Day 5 of Mamata's dharna

http://www.telegraphindia.com/1080829/jsp/frontpage/story_9759405.jsp

Desperate & dangerous
Leash off, Trinamul threatens to lay siege to factory gates

Singur, Aug. 28: The siege of Singur has turned ugly, betraying a sense of desperation in the Trinamul Congress and putting the Tatas on high alert.

Mamata Banerjee’s supporters waylaid this evening busloads of people associated with the Nano project, capping a day marked by repeated intimidation of workers and little work inside the factory.

The Tatas are viewing today’s blockade with extreme seriousness, according to sources.

“The next 48 hours are critical. If matters spin out of control, the first steps of pullout could be activated. The core team as well as big contractors have been put on alert,” a source said.

However, Tata Motors declined to comment.

Among the victims of the three-and-a-half-hour blockade was a Japanese team that has been visiting the factory to provide technical expertise. Japanese companies have considerable investments in Bengal.

At 8.20pm amid pouring rain, the workers and Tata employees were allowed to leave with a warning that they should not return to the project site again. While the blockade was on, an employee returning home on his motorcycle was beaten up, adding to the list of people slapped, heckled or chased away since yesterday.

The threat of more strong-arm tactics hung heavy with the siege supporters announcing a sit-in outside all factory gates from 8am tomorrow to block the entry of employees.

“We will not allow the workers to enter tomorrow,” said Singur’s Save Farmland Committee convener Becharam Manna even though Mamata had earlier told her supporters to not “even look at” the factory.

Police today stood between the buses inside the factory and the squatters who blocked Durgapur Expressway but refused to use force and gift Mamata’s supporters an excuse for more violence. Police have promised to escort the workers tomorrow, “if asked”.

Through the day, Mamata showed increasing signs of desperation, having failed so far to provoke the government into escalating the situation. The Trinamul leader railed against the media, including the ABP Group, the publishers of The Telegraph.

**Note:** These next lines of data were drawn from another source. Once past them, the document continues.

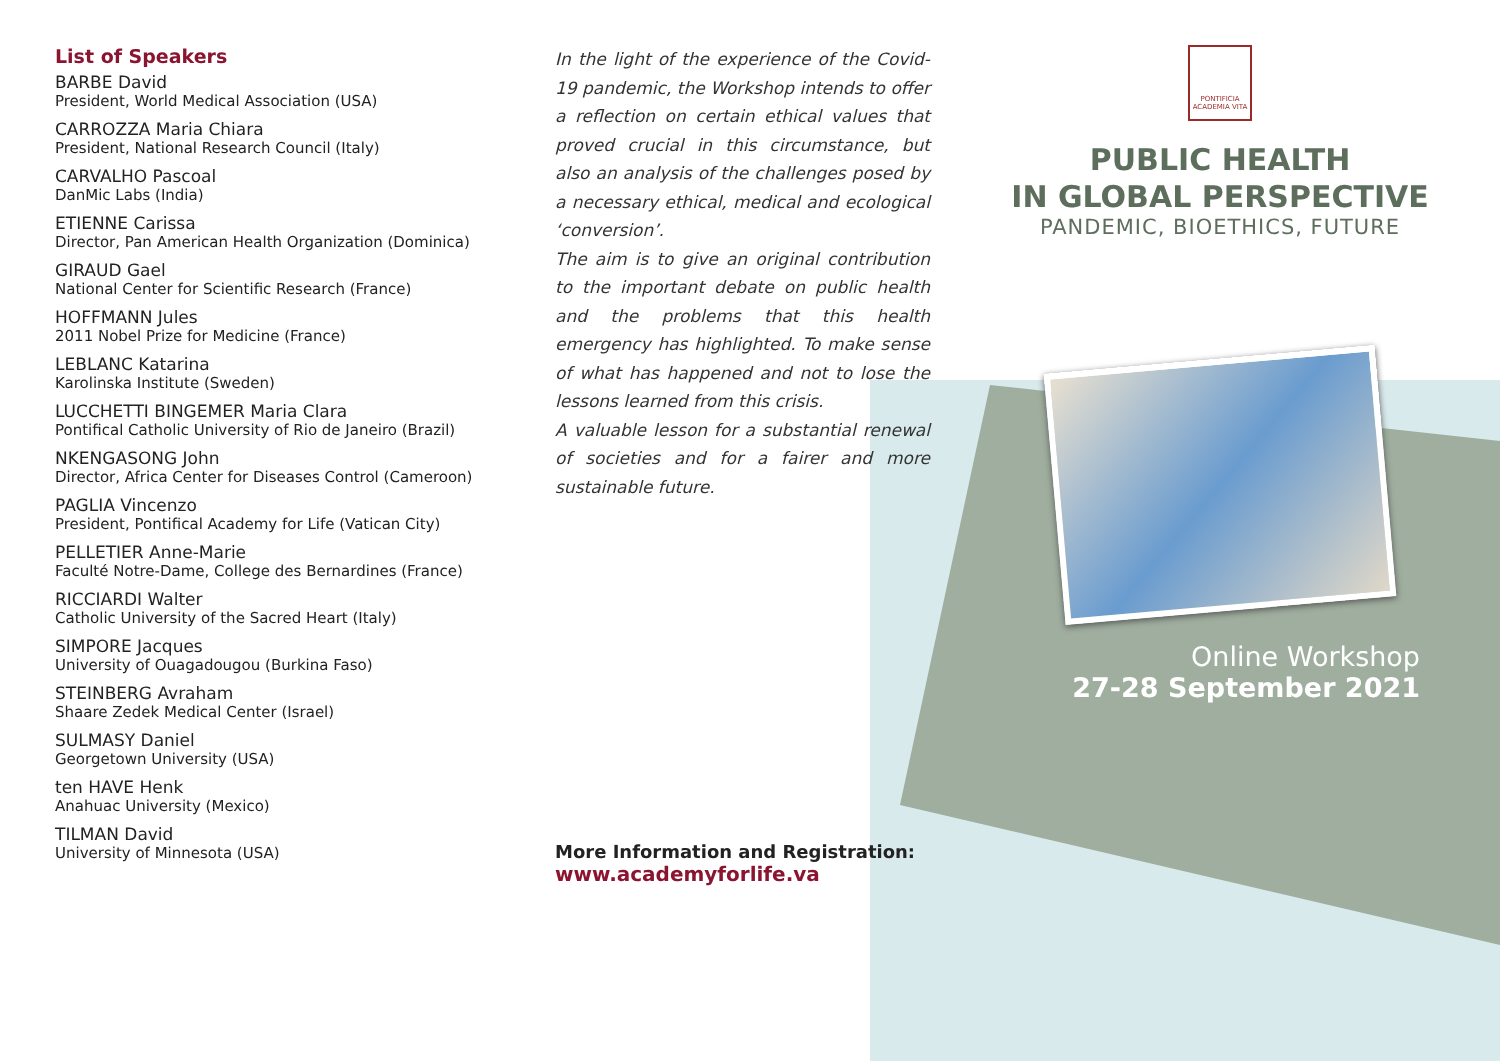List of Speakers
BARBE David
President, World Medical Association (USA)
CARROZZA Maria Chiara
President, National Research Council (Italy)
CARVALHO Pascoal
DanMic Labs (India)
ETIENNE Carissa
Director, Pan American Health Organization (Dominica)
GIRAUD Gael
National Center for Scientific Research (France)
HOFFMANN Jules
2011 Nobel Prize for Medicine (France)
LEBLANC Katarina
Karolinska Institute (Sweden)
LUCCHETTI BINGEMER Maria Clara
Pontifical Catholic University of Rio de Janeiro (Brazil)
NKENGASONG John
Director, Africa Center for Diseases Control (Cameroon)
PAGLIA Vincenzo
President, Pontifical Academy for Life (Vatican City)
PELLETIER Anne-Marie
Faculté Notre-Dame, College des Bernardines (France)
RICCIARDI Walter
Catholic University of the Sacred Heart (Italy)
SIMPORE Jacques
University of Ouagadougou (Burkina Faso)
STEINBERG Avraham
Shaare Zedek Medical Center (Israel)
SULMASY Daniel
Georgetown University (USA)
ten HAVE Henk
Anahuac University (Mexico)
TILMAN David
University of Minnesota (USA)
In the light of the experience of the Covid-19 pandemic, the Workshop intends to offer a reflection on certain ethical values that proved crucial in this circumstance, but also an analysis of the challenges posed by a necessary ethical, medical and ecological ‘conversion’.
The aim is to give an original contribution to the important debate on public health and the problems that this health emergency has highlighted. To make sense of what has happened and not to lose the lessons learned from this crisis.
A valuable lesson for a substantial renewal of societies and for a fairer and more sustainable future.
More Information and Registration:
www.academyforlife.va
PONTIFICIA ACADEMIA VITA
PUBLIC HEALTH
IN GLOBAL PERSPECTIVE
PANDEMIC, BIOETHICS, FUTURE
Online Workshop
27-28 September 2021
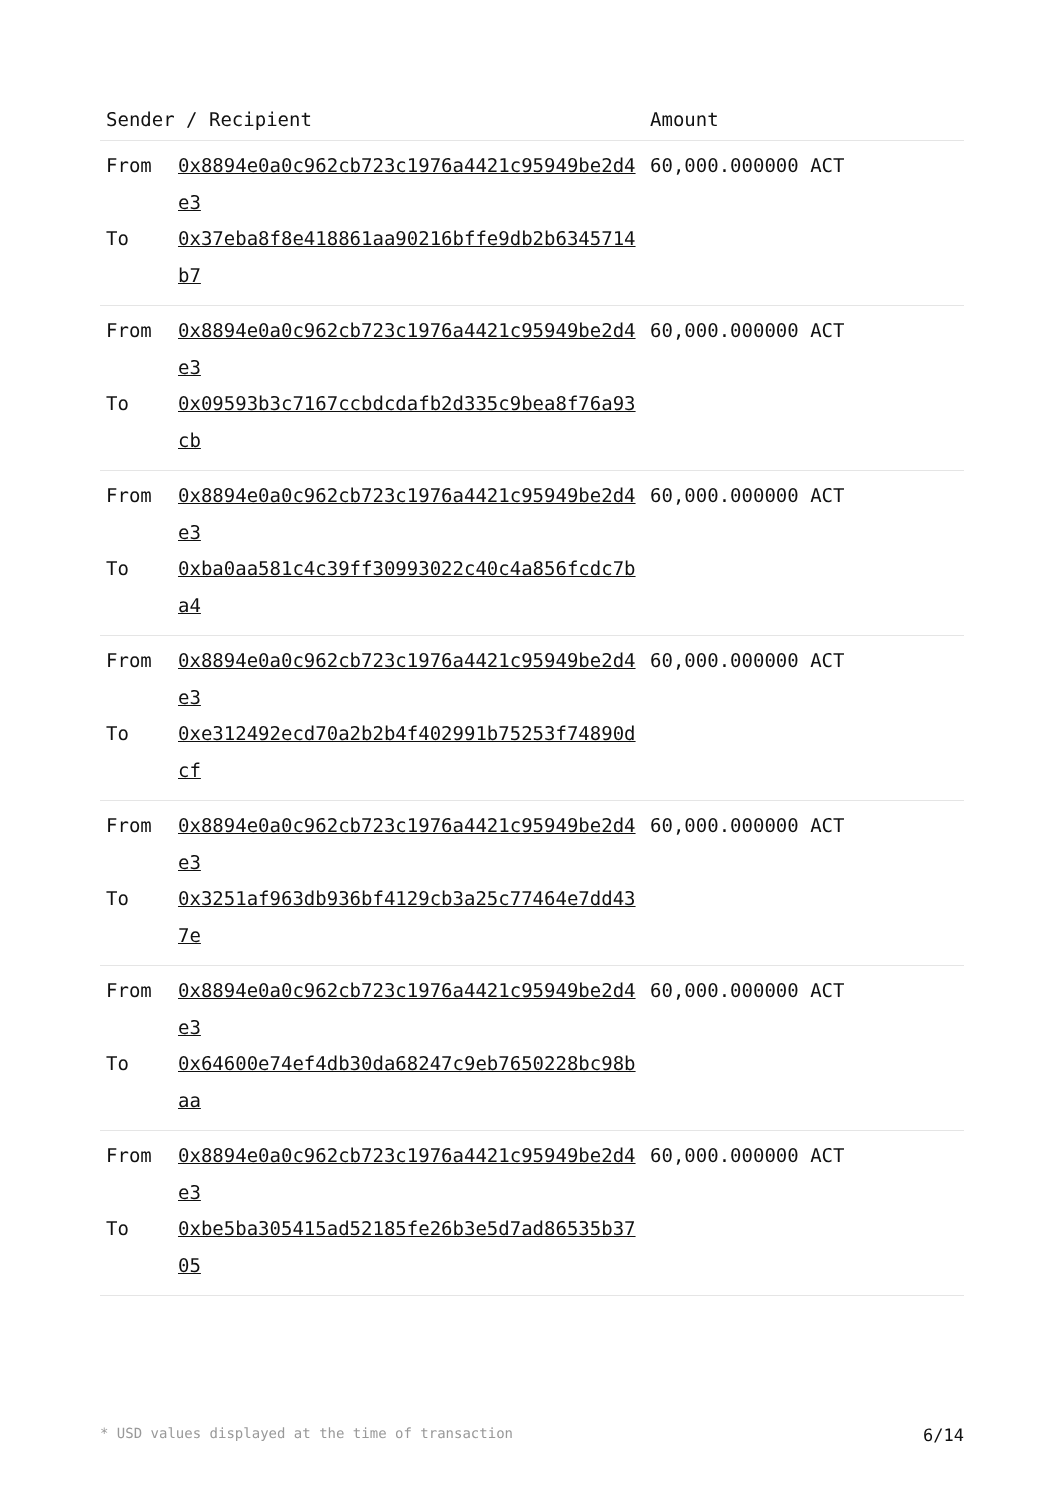| Sender / Recipient | | Amount |
| --- | --- | --- |
| From To | 0x8894e0a0c962cb723c1976a4421c95949be2d4e3 0x37eba8f8e418861aa90216bffe9db2b6345714b7 | 60,000.000000 ACT |
| From To | 0x8894e0a0c962cb723c1976a4421c95949be2d4e3 0x09593b3c7167ccbdcdafb2d335c9bea8f76a93cb | 60,000.000000 ACT |
| From To | 0x8894e0a0c962cb723c1976a4421c95949be2d4e3 0xba0aa581c4c39ff30993022c40c4a856fcdc7ba4 | 60,000.000000 ACT |
| From To | 0x8894e0a0c962cb723c1976a4421c95949be2d4e3 0xe312492ecd70a2b2b4f402991b75253f74890dcf | 60,000.000000 ACT |
| From To | 0x8894e0a0c962cb723c1976a4421c95949be2d4e3 0x3251af963db936bf4129cb3a25c77464e7dd437e | 60,000.000000 ACT |
| From To | 0x8894e0a0c962cb723c1976a4421c95949be2d4e3 0x64600e74ef4db30da68247c9eb7650228bc98baa | 60,000.000000 ACT |
| From To | 0x8894e0a0c962cb723c1976a4421c95949be2d4e3 0xbe5ba305415ad52185fe26b3e5d7ad86535b3705 | 60,000.000000 ACT |
* USD values displayed at the time of transaction 6/14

She is also learnt to have rejected a fresh offer, passed on through informal channels, from the government for a dialogue. The blockade of the buses was another manifestation of the taut nerves.

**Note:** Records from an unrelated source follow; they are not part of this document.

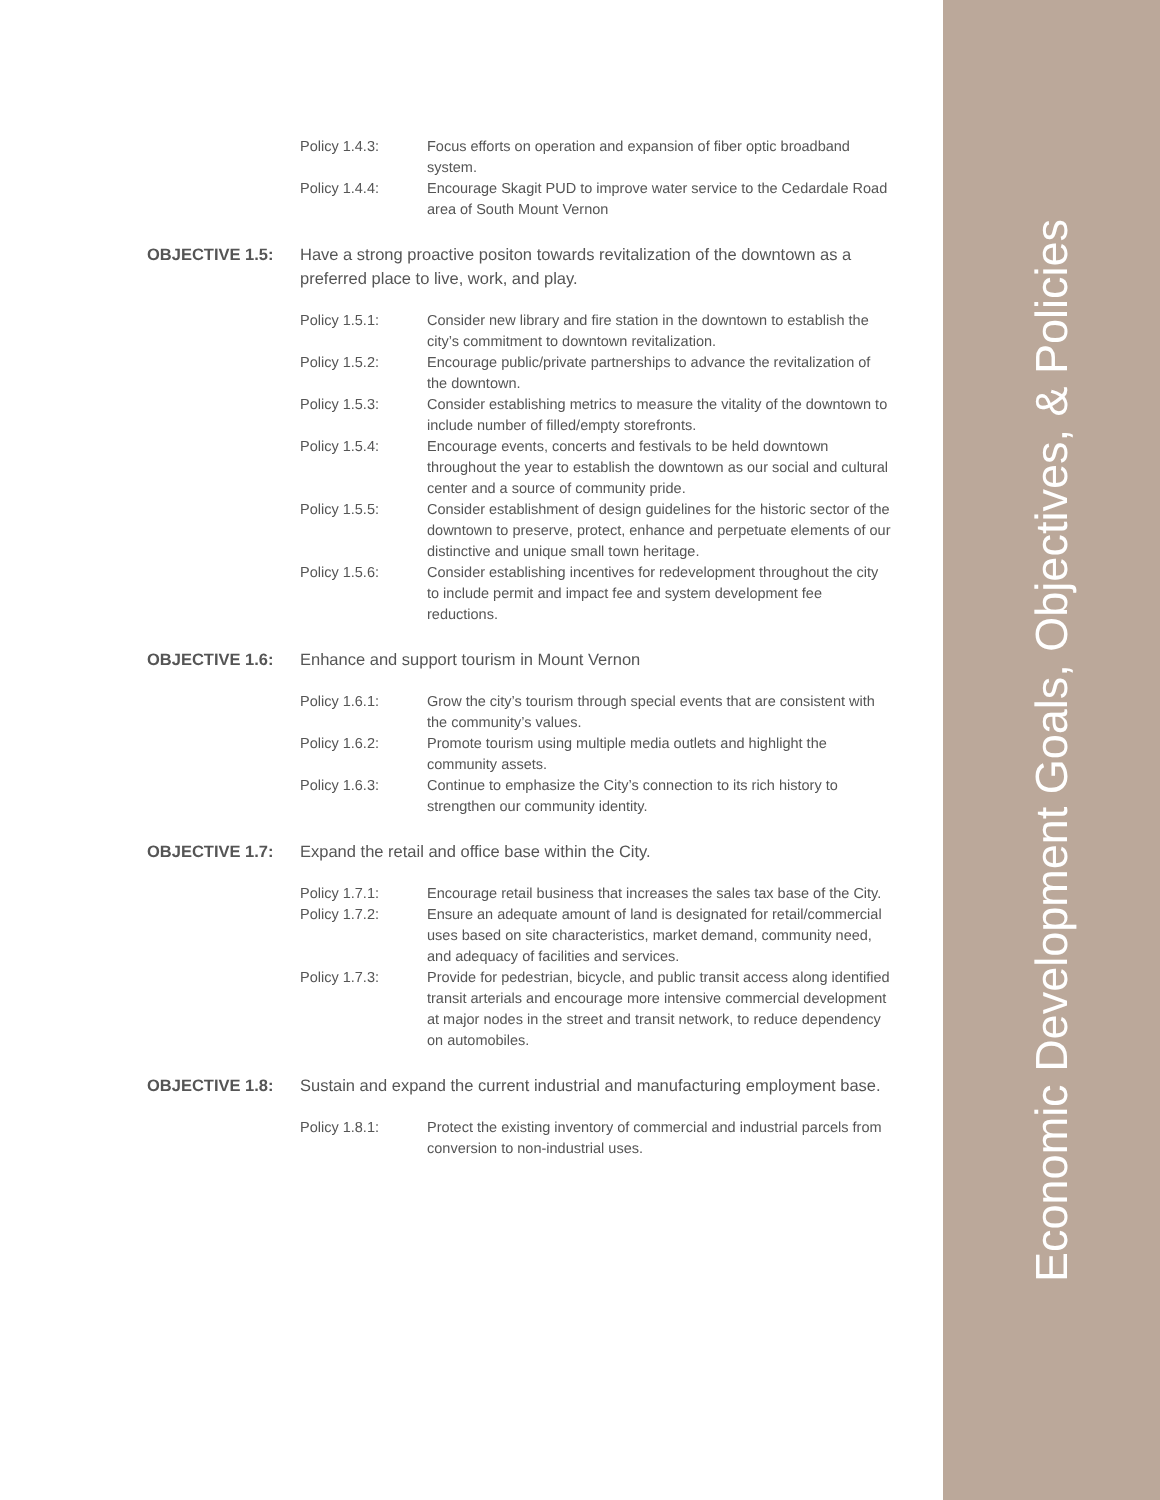Economic Development Goals, Objectives, & Policies
Policy 1.4.3: Focus efforts on operation and expansion of fiber optic broadband system.
Policy 1.4.4: Encourage Skagit PUD to improve water service to the Cedardale Road area of South Mount Vernon
OBJECTIVE 1.5: Have a strong proactive positon towards revitalization of the downtown as a preferred place to live, work, and play.
Policy 1.5.1: Consider new library and fire station in the downtown to establish the city’s commitment to downtown revitalization.
Policy 1.5.2: Encourage public/private partnerships to advance the revitalization of the downtown.
Policy 1.5.3: Consider establishing metrics to measure the vitality of the downtown to include number of filled/empty storefronts.
Policy 1.5.4: Encourage events, concerts and festivals to be held downtown throughout the year to establish the downtown as our social and cultural center and a source of community pride.
Policy 1.5.5: Consider establishment of design guidelines for the historic sector of the downtown to preserve, protect, enhance and perpetuate elements of our distinctive and unique small town heritage.
Policy 1.5.6: Consider establishing incentives for redevelopment throughout the city to include permit and impact fee and system development fee reductions.
OBJECTIVE 1.6: Enhance and support tourism in Mount Vernon
Policy 1.6.1: Grow the city’s tourism through special events that are consistent with the community’s values.
Policy 1.6.2: Promote tourism using multiple media outlets and highlight the community assets.
Policy 1.6.3: Continue to emphasize the City’s connection to its rich history to strengthen our community identity.
OBJECTIVE 1.7: Expand the retail and office base within the City.
Policy 1.7.1: Encourage retail business that increases the sales tax base of the City.
Policy 1.7.2: Ensure an adequate amount of land is designated for retail/commercial uses based on site characteristics, market demand, community need, and adequacy of facilities and services.
Policy 1.7.3: Provide for pedestrian, bicycle, and public transit access along identified transit arterials and encourage more intensive commercial development at major nodes in the street and transit network, to reduce dependency on automobiles.
OBJECTIVE 1.8: Sustain and expand the current industrial and manufacturing employment base.
Policy 1.8.1: Protect the existing inventory of commercial and industrial parcels from conversion to non-industrial uses.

“I am fighting for the farmers despite the occasional chest pain I suffer,” Mamata said today without making it clear whether the discomfort warrants hospitalisation — an avenue that usually helps politicians wriggle out of tricky situations.

Work was severely affected at the factory today as most of the casual workers did not turn up out of fear. Not a single vehicle carrying raw materials entered the premises because of the traffic gridlock cause by the siege. Apart from one gate, others remained closed.

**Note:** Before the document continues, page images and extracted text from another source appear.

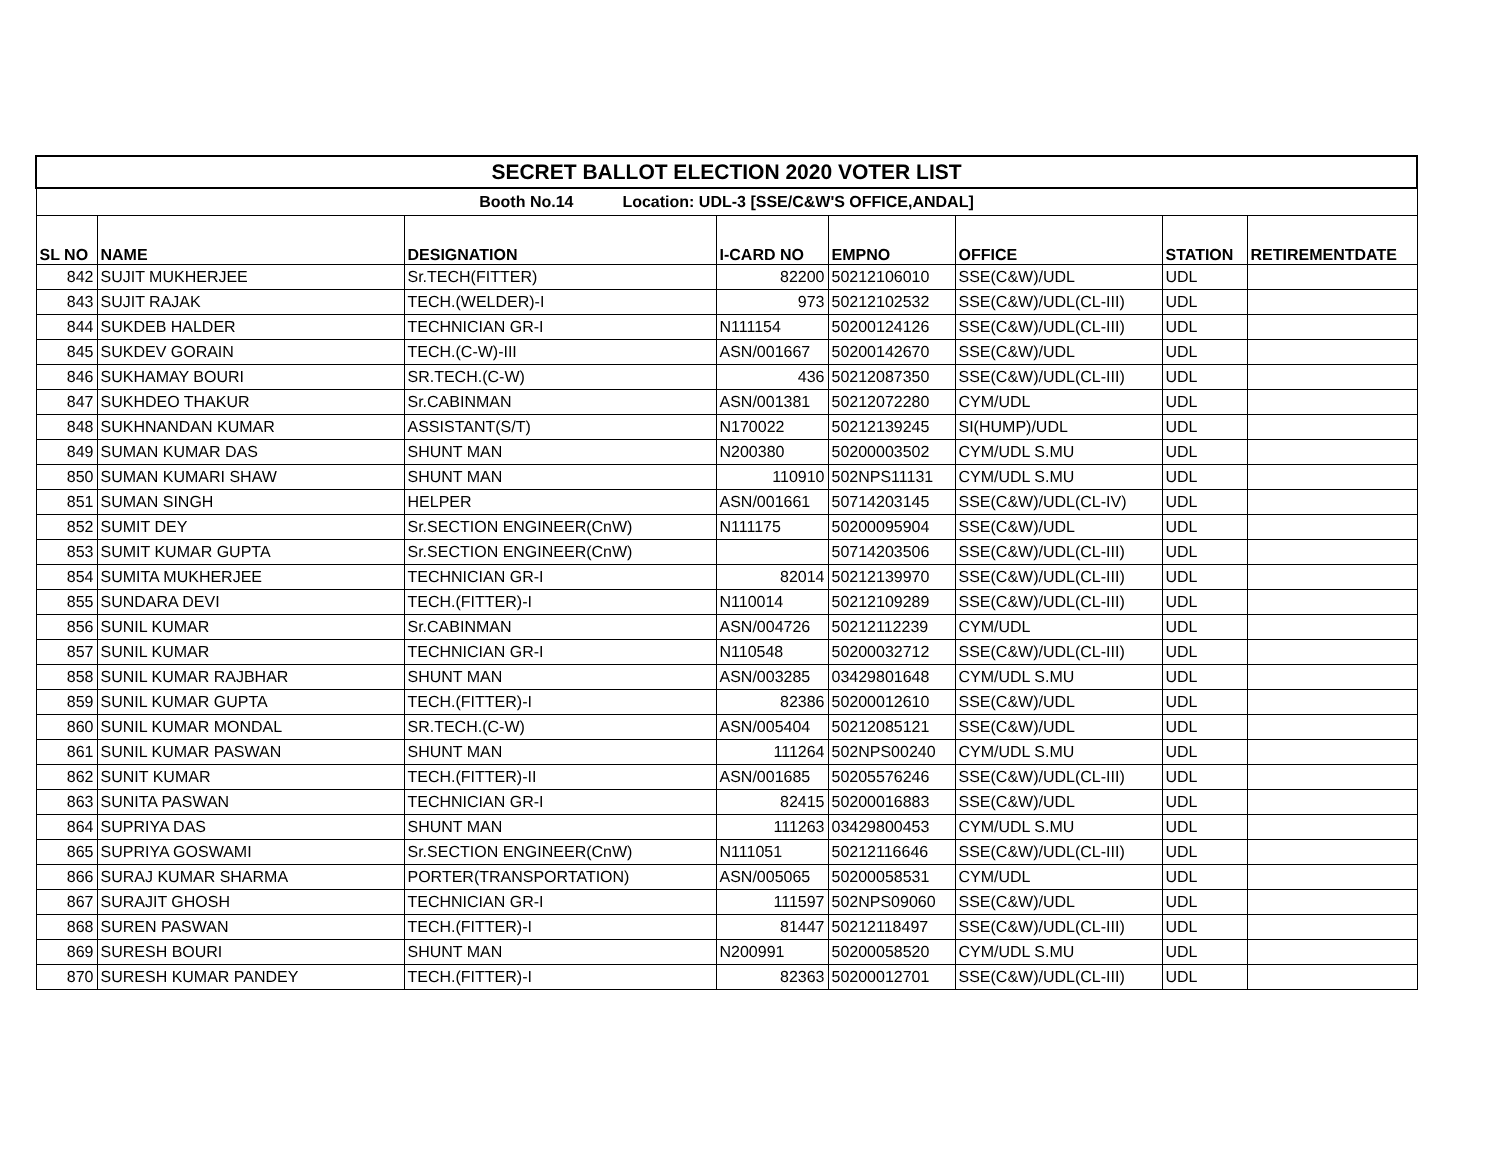| SECRET BALLOT ELECTION 2020 VOTER LIST | | | | | | | |
| Booth No.14 Location: UDL-3 [SSE/C&W'S OFFICE,ANDAL] | | | | | | | |
| SL NO | NAME | DESIGNATION | I-CARD NO | EMPNO | OFFICE | STATION | RETIREMENTDATE |
| 842 | SUJIT MUKHERJEE | Sr.TECH(FITTER) | 82200 | 50212106010 | SSE(C&W)/UDL | UDL | |
| 843 | SUJIT RAJAK | TECH.(WELDER)-I | 973 | 50212102532 | SSE(C&W)/UDL(CL-III) | UDL | |
| 844 | SUKDEB HALDER | TECHNICIAN GR-I | N111154 | 50200124126 | SSE(C&W)/UDL(CL-III) | UDL | |
| 845 | SUKDEV GORAIN | TECH.(C-W)-III | ASN/001667 | 50200142670 | SSE(C&W)/UDL | UDL | |
| 846 | SUKHAMAY BOURI | SR.TECH.(C-W) | 436 | 50212087350 | SSE(C&W)/UDL(CL-III) | UDL | |
| 847 | SUKHDEO THAKUR | Sr.CABINMAN | ASN/001381 | 50212072280 | CYM/UDL | UDL | |
| 848 | SUKHNANDAN KUMAR | ASSISTANT(S/T) | N170022 | 50212139245 | SI(HUMP)/UDL | UDL | |
| 849 | SUMAN KUMAR DAS | SHUNT MAN | N200380 | 50200003502 | CYM/UDL S.MU | UDL | |
| 850 | SUMAN KUMARI SHAW | SHUNT MAN | 110910 | 502NPS11131 | CYM/UDL S.MU | UDL | |
| 851 | SUMAN SINGH | HELPER | ASN/001661 | 50714203145 | SSE(C&W)/UDL(CL-IV) | UDL | |
| 852 | SUMIT DEY | Sr.SECTION ENGINEER(CnW) | N111175 | 50200095904 | SSE(C&W)/UDL | UDL | |
| 853 | SUMIT KUMAR GUPTA | Sr.SECTION ENGINEER(CnW) | | 50714203506 | SSE(C&W)/UDL(CL-III) | UDL | |
| 854 | SUMITA MUKHERJEE | TECHNICIAN GR-I | 82014 | 50212139970 | SSE(C&W)/UDL(CL-III) | UDL | |
| 855 | SUNDARA DEVI | TECH.(FITTER)-I | N110014 | 50212109289 | SSE(C&W)/UDL(CL-III) | UDL | |
| 856 | SUNIL KUMAR | Sr.CABINMAN | ASN/004726 | 50212112239 | CYM/UDL | UDL | |
| 857 | SUNIL KUMAR | TECHNICIAN GR-I | N110548 | 50200032712 | SSE(C&W)/UDL(CL-III) | UDL | |
| 858 | SUNIL KUMAR RAJBHAR | SHUNT MAN | ASN/003285 | 03429801648 | CYM/UDL S.MU | UDL | |
| 859 | SUNIL KUMAR GUPTA | TECH.(FITTER)-I | 82386 | 50200012610 | SSE(C&W)/UDL | UDL | |
| 860 | SUNIL KUMAR MONDAL | SR.TECH.(C-W) | ASN/005404 | 50212085121 | SSE(C&W)/UDL | UDL | |
| 861 | SUNIL KUMAR PASWAN | SHUNT MAN | 111264 | 502NPS00240 | CYM/UDL S.MU | UDL | |
| 862 | SUNIT KUMAR | TECH.(FITTER)-II | ASN/001685 | 50205576246 | SSE(C&W)/UDL(CL-III) | UDL | |
| 863 | SUNITA PASWAN | TECHNICIAN GR-I | 82415 | 50200016883 | SSE(C&W)/UDL | UDL | |
| 864 | SUPRIYA DAS | SHUNT MAN | 111263 | 03429800453 | CYM/UDL S.MU | UDL | |
| 865 | SUPRIYA GOSWAMI | Sr.SECTION ENGINEER(CnW) | N111051 | 50212116646 | SSE(C&W)/UDL(CL-III) | UDL | |
| 866 | SURAJ KUMAR SHARMA | PORTER(TRANSPORTATION) | ASN/005065 | 50200058531 | CYM/UDL | UDL | |
| 867 | SURAJIT GHOSH | TECHNICIAN GR-I | 111597 | 502NPS09060 | SSE(C&W)/UDL | UDL | |
| 868 | SUREN PASWAN | TECH.(FITTER)-I | 81447 | 50212118497 | SSE(C&W)/UDL(CL-III) | UDL | |
| 869 | SURESH BOURI | SHUNT MAN | N200991 | 50200058520 | CYM/UDL S.MU | UDL | |
| 870 | SURESH KUMAR PANDEY | TECH.(FITTER)-I | 82363 | 50200012701 | SSE(C&W)/UDL(CL-III) | UDL | |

As Mamata delivered a speech from a platform nearby, underscoring the need for keeping the agitation “peaceful”, her supporters hurled abuses and threatened workers.

Unlike the erratic turnout on other days, the dharna venue was packed today because thousands of Trinamul Chhatra Parishad supporters turned up to celebrate the student wing’s foundation day.

Some Trinamul leaders blamed the blockade on the “overzealous” young supporters but others said the protesters were working according to a plan born out of desperation to “jolt” the government.

Tension flared around 5pm when 30 to 35 supporters of Trinamul and other allied outfits noticed two buses carrying Tata employees approaching the vendor park gate. The protesters squatted on Durgapur Expressway.

The police said that behind the two buses were 14 similar carriages and 20 to 25 small cars ferrying Tata employees, officials and labour contractors. The convoy stood still till the blockade was lifted.